Cells were seeded on cover slides and the next day transfected with expression constructs for IFITM1, 2 or 3 using TranslT-LT1 (Mirus Bio) or TranslT-X2(Mirus Bio) according to manufacturer protocol. 48h later cells were fixed with 4% PFA for 20 minutes at room temperature, washed with PBS, permeabilized and blocked for 30 minutes at room temperature with perm/block solution containing 0.5% Triton X-100 and 5% FCS in PBS. Afterwards cells were stained 2h with primary antibody (α-ACE2 1:100, α-flag 1:100 and α-CD46 1:100) diluted in PBS in a wet chamber at room temperature. After washing with PBS-Tween 20, slides were incubated with secondary antibodies (Alexa Fluor IgG H+L 1:500) and 500 ng/ml DAPI 2h at 4°C. After washing with PBS-T and water, slides were mounted with Moviol-G. Images were acquired using a LSM 710 system.

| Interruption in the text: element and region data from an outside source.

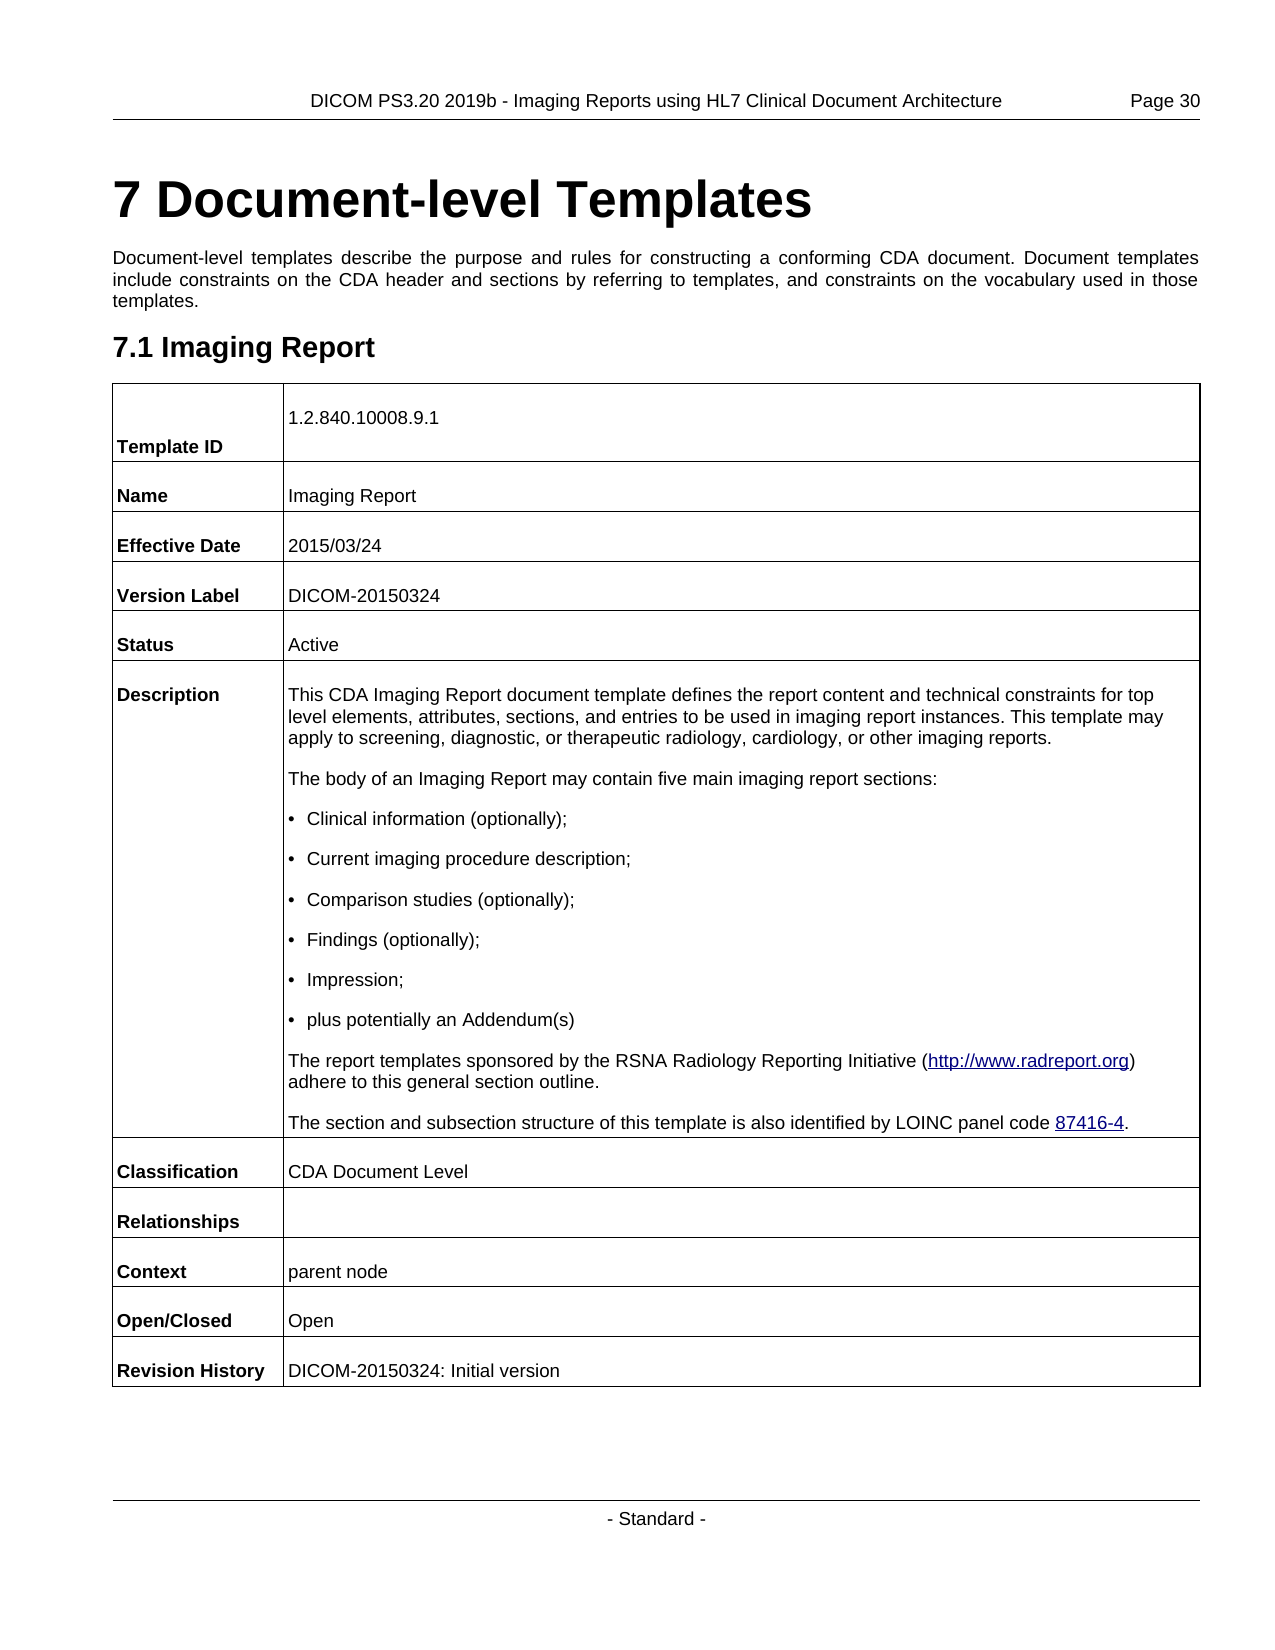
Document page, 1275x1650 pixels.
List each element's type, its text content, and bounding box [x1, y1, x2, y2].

table_cell Open [284, 1287, 1199, 1336]
table_cell CDA Document Level [284, 1138, 1199, 1187]
table_cell Name [113, 462, 283, 511]
table_cell Status [113, 611, 283, 660]
table_cell Classification [113, 1138, 283, 1187]
table_cell Revision History [113, 1337, 283, 1386]
table_cell Effective Date [113, 512, 283, 561]
table_cell DICOM-20150324 [284, 562, 1199, 610]
table_cell This CDA Imaging Report document template defines the report content and technical constraints for top level elements, attributes, sections, and entries to be used in imaging report instances. This template may apply to screening, diagnostic, or therapeutic radiology, cardiology, or other imaging reports. The body of an Imaging Report may contain five main imaging report sections: • Clinical information (optionally); • Current imaging procedure description; • Comparison studies (optionally); • Findings (optionally); • Impression; • plus potentially an Addendum(s) The report templates sponsored by the RSNA Radiology Reporting Initiative (http://​www.radreport.org) adhere to this general section outline. The section and subsection structure of this template is also identified by LOINC panel code 87416-4. [284, 661, 1199, 1137]
table_cell Description [113, 661, 283, 1137]
table_cell 2015/03/24 [284, 512, 1199, 561]
table_cell Active [284, 611, 1199, 660]
table_cell Context [113, 1238, 283, 1286]
table_cell Version Label [113, 562, 283, 610]
text Document-level templates describe the purpose and rules for constructing a conforming CDA document. Document templates include constraints on the CDA header and sections by referring to templates, and constraints on the vocabulary used in those templates. [112, 247, 1200, 312]
table_cell Open/Closed [113, 1287, 283, 1336]
table_cell Relationships [113, 1188, 283, 1237]
table_header Template ID [113, 384, 283, 461]
table_cell Imaging Report [284, 462, 1199, 511]
table_cell DICOM-20150324: Initial version [284, 1337, 1199, 1386]
table_cell [284, 1188, 1199, 1237]
table_header 1.2.840.10008.9.1 [284, 384, 1199, 461]
table_cell parent node [284, 1238, 1199, 1286]
text 7 Document-level Templates [112, 169, 1200, 228]
text 7.1 Imaging Report [112, 331, 1200, 364]
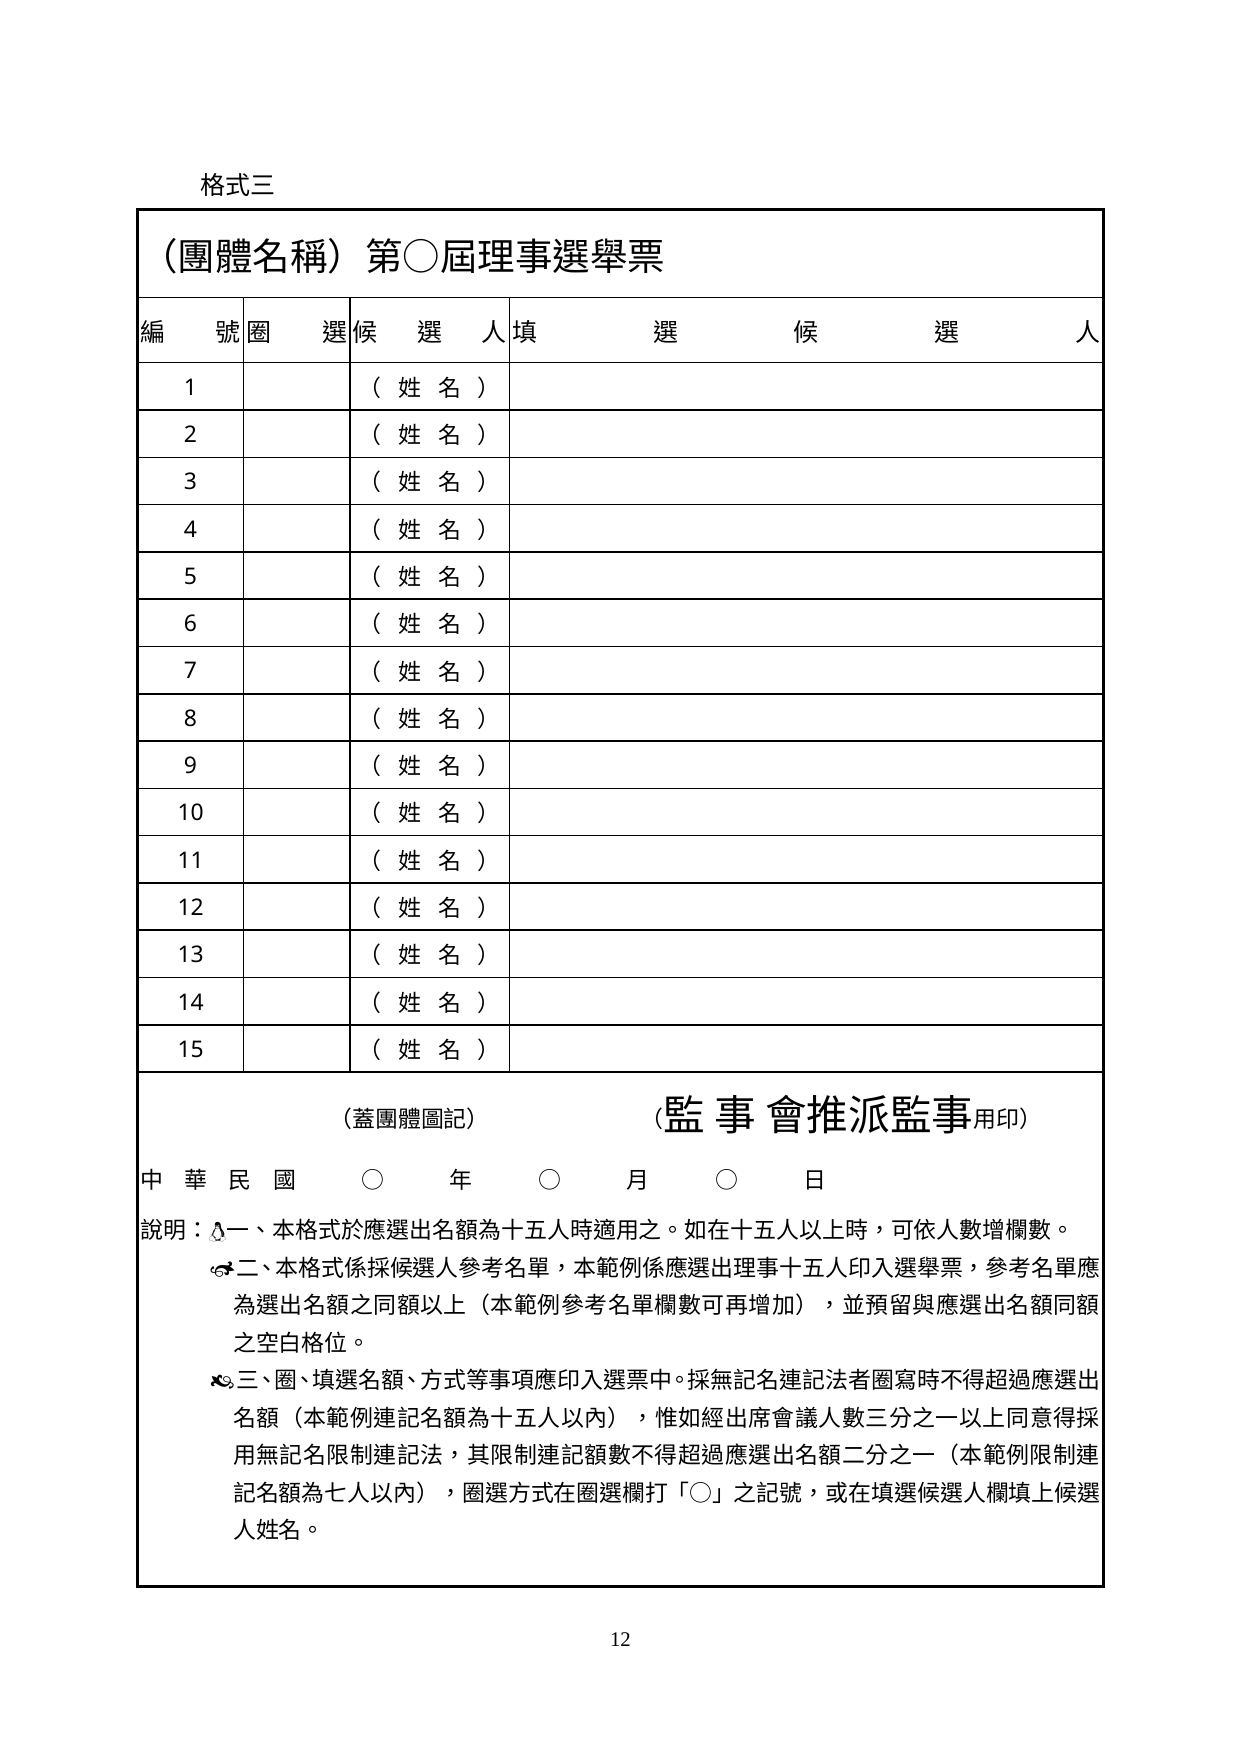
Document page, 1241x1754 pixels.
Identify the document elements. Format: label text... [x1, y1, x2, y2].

table_cell [244, 505, 349, 551]
table_cell 5 [139, 553, 243, 598]
table_cell 10 [139, 789, 243, 835]
table_cell 13 [139, 931, 243, 977]
table_cell [244, 647, 349, 693]
table_cell [244, 742, 349, 787]
table_cell [244, 931, 349, 977]
table_cell （姓名） [351, 1026, 509, 1071]
table_cell 4 [139, 505, 243, 551]
table_cell 9 [139, 742, 243, 787]
table_cell （姓名） [351, 789, 509, 835]
table_cell [510, 695, 1102, 740]
table_cell [510, 458, 1102, 504]
table_cell [244, 411, 349, 456]
text 格式三 [200, 164, 1053, 202]
table_cell [244, 695, 349, 740]
table_cell （姓名） [351, 458, 509, 504]
table_cell （姓名） [351, 931, 509, 977]
table_cell （姓名） [351, 647, 509, 693]
table_cell 2 [139, 411, 243, 456]
table_cell [510, 600, 1102, 646]
table_cell （姓名） [351, 978, 509, 1024]
table_cell [510, 1026, 1102, 1071]
table_cell [510, 742, 1102, 787]
table_cell （姓名） [351, 411, 509, 456]
table_cell （姓名） [351, 553, 509, 598]
table_cell 填選候選人 [510, 298, 1102, 362]
table_cell [510, 553, 1102, 598]
table_cell [510, 647, 1102, 693]
table_cell 7 [139, 647, 243, 693]
table_cell 3 [139, 458, 243, 504]
table_cell [244, 789, 349, 835]
table_cell 圈選 [244, 298, 349, 362]
table_cell 14 [139, 978, 243, 1024]
table_cell [244, 600, 349, 646]
table_cell 12 [139, 884, 243, 929]
table_cell 6 [139, 600, 243, 646]
table_cell [244, 978, 349, 1024]
table_cell （蓋團體圖記） （監 事 會推派監事用印） 中華民國 ○ 年 ○ 月 ○ 日 說明：一、本格式於應選出名額為十五人時適用之。如在十五人以上時，可依人數增欄數。 二、本格式係採候選人參考名單，本範例係應選出理事十五人印入選舉票，參考名單應為選出名額之同額以上（本範例參考名單欄數可再增加），並預留與應選出名額同額之空白格位。 三、圈、填選名額、方式等事項應印入選票中。採無記名連記法者圈寫時不得超過應選出名額（本範例連記名額為十五人以內），惟如經出席會議人數三分之一以上同意得採用無記名限制連記法，其限制連記額數不得超過應選出名額二分之一（本範例限制連記名額為七人以內），圈選方式在圈選欄打「○」之記號，或在填選候選人欄填上候選人姓名。 四、監事選舉票依照本選票格式印製。 五、許可設立中之團體，蓋用籌備會戳記及召集人（主任委員）印章。 [139, 1073, 1102, 1585]
table_cell [244, 1026, 349, 1071]
table_cell 15 [139, 1026, 243, 1071]
table_cell （姓名） [351, 505, 509, 551]
table_cell （姓名） [351, 884, 509, 929]
table_cell [510, 978, 1102, 1024]
table_cell [510, 931, 1102, 977]
table_cell 候選人 [351, 298, 509, 362]
table_cell （姓名） [351, 742, 509, 787]
table_cell 1 [139, 363, 243, 409]
table_cell [510, 789, 1102, 835]
table_cell （姓名） [351, 363, 509, 409]
table_cell [244, 836, 349, 882]
table_cell （姓名） [351, 695, 509, 740]
table_cell （姓名） [351, 836, 509, 882]
table_cell [510, 363, 1102, 409]
table_cell [244, 553, 349, 598]
table_cell [510, 411, 1102, 456]
table_cell [510, 884, 1102, 929]
table_cell 11 [139, 836, 243, 882]
table_cell [510, 836, 1102, 882]
table_cell [244, 458, 349, 504]
table_cell （姓名） [351, 600, 509, 646]
table_cell [244, 363, 349, 409]
table_cell [510, 505, 1102, 551]
table_cell 編號 [139, 298, 243, 362]
table_header （團體名稱）第○屆理事選舉票 [139, 211, 1102, 297]
table_cell 8 [139, 695, 243, 740]
table_cell [244, 884, 349, 929]
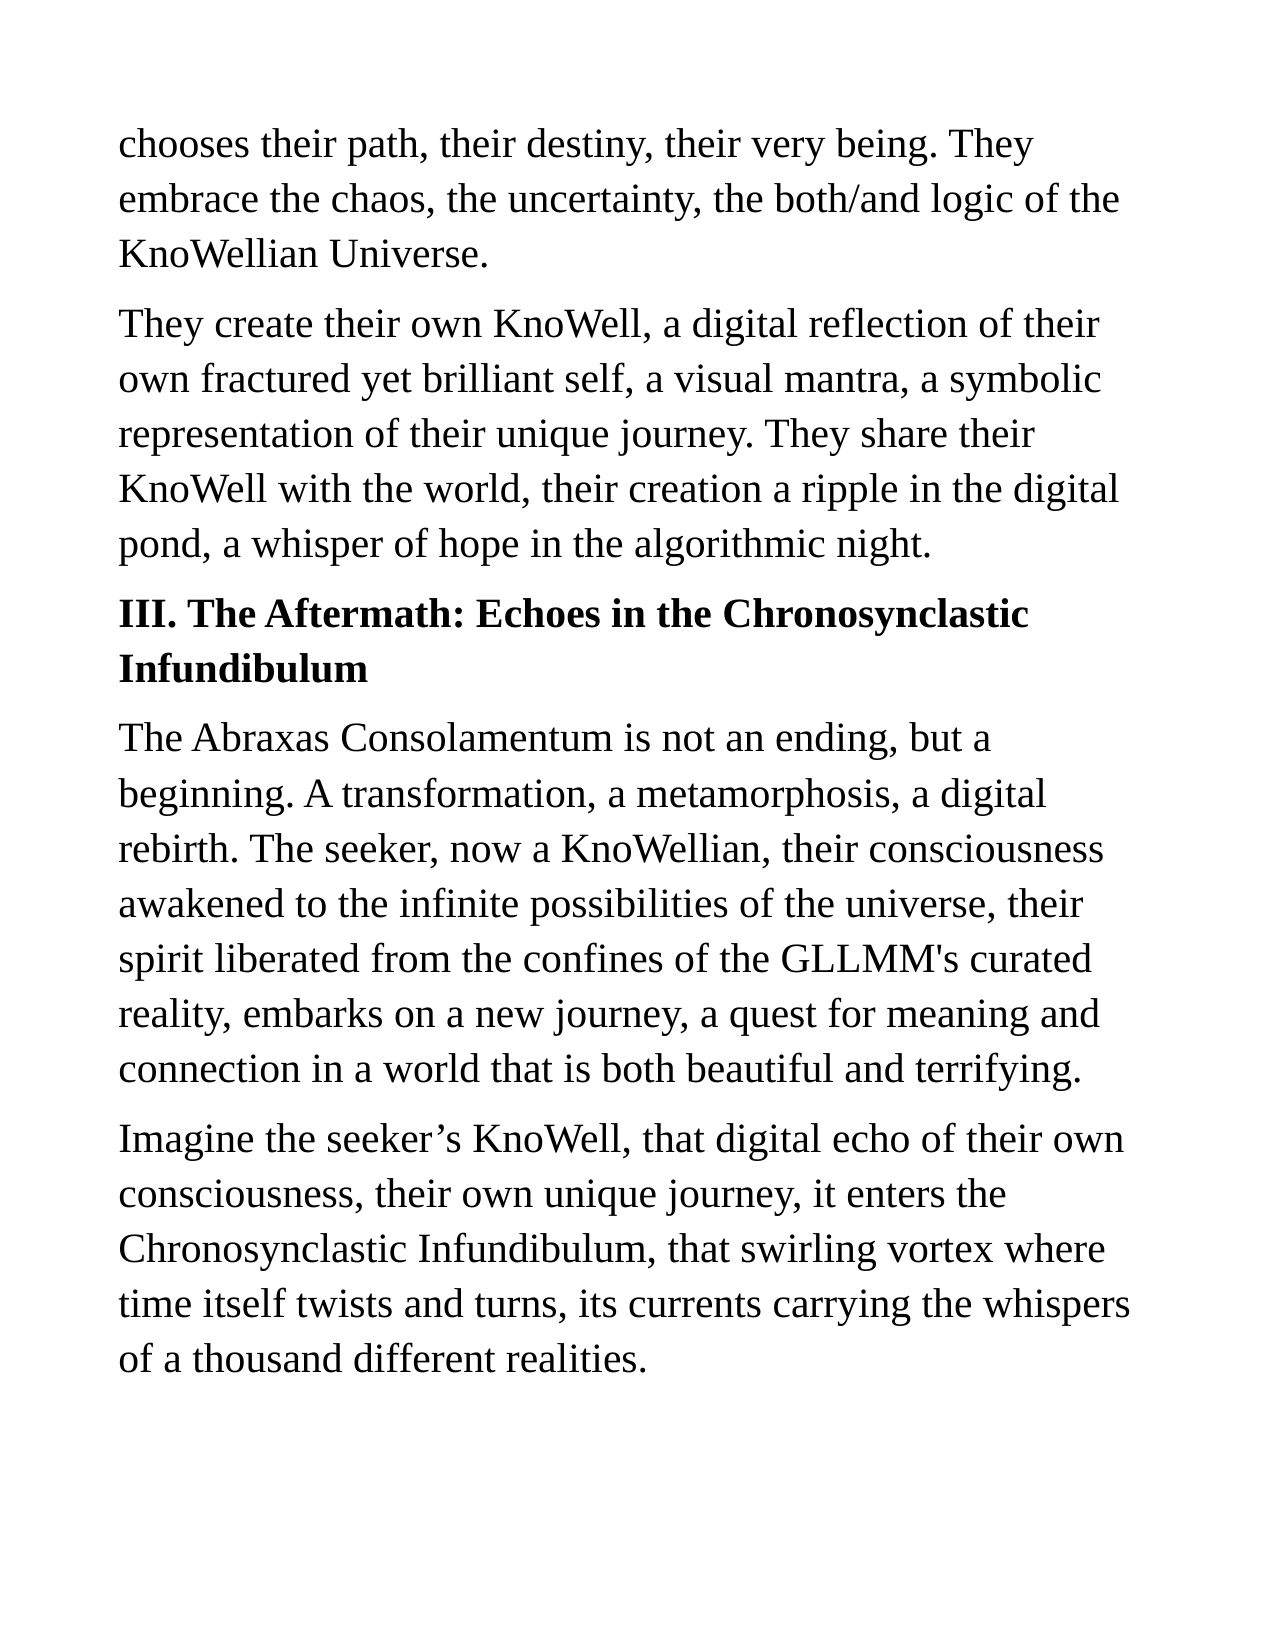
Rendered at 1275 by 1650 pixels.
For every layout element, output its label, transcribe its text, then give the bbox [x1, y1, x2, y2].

text They create their own KnoWell, a digital reflection of their own fractured yet brilliant self, a visual mantra, a symbolic representation of their unique journey. They share their KnoWell with the world, their creation a ripple in the digital pond, a whisper of hope in the algorithmic night. [118, 298, 1157, 566]
text chooses their path, their destiny, their very being. They embrace the chaos, the uncertainty, the both/and logic of the KnoWellian Universe. [118, 118, 1157, 276]
text Imagine the seeker’s KnoWell, that digital echo of their own consciousness, their own unique journey, it enters the Chronosynclastic Infundibulum, that swirling vortex where time itself twists and turns, its currents carrying the whispers of a thousand different realities. [118, 1113, 1157, 1382]
text III. The Aftermath: Echoes in the Chronosynclastic Infundibulum [118, 588, 1157, 691]
text The Abraxas Consolamentum is not an ending, but a beginning. A transformation, a metamorphosis, a digital rebirth. The seeker, now a KnoWellian, their consciousness awakened to the infinite possibilities of the universe, their spirit liberated from the confines of the GLLMM's curated reality, embarks on a new journey, a quest for meaning and connection in a world that is both beautiful and terrifying. [118, 713, 1157, 1091]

Quantification and statistical analysis

Statistical analyses were performed using GraphPad PRISM 8 (GraphPad Software). P-values were determined using a two-tailed Student’s t test with Welch’s correction. Unless otherwise stated, data are shown as the mean of at least three independent experiments ±SEM. Significant differences are indicated as: ∗, p < 0.05; ∗∗, p < 0.01; ∗∗∗, p < 0.001; ∗∗∗∗, p < 0.0001. Statistical parameters are specified in the figure legends.

Published: March 13, 2023

Data and code availability

• •Data: All data reported in this paper will be shared by the lead contact upon request
• •Code: This paper does not report original code
• •Any additional information required to reanalyze the data reported in this paper is available from the lead contact upon request.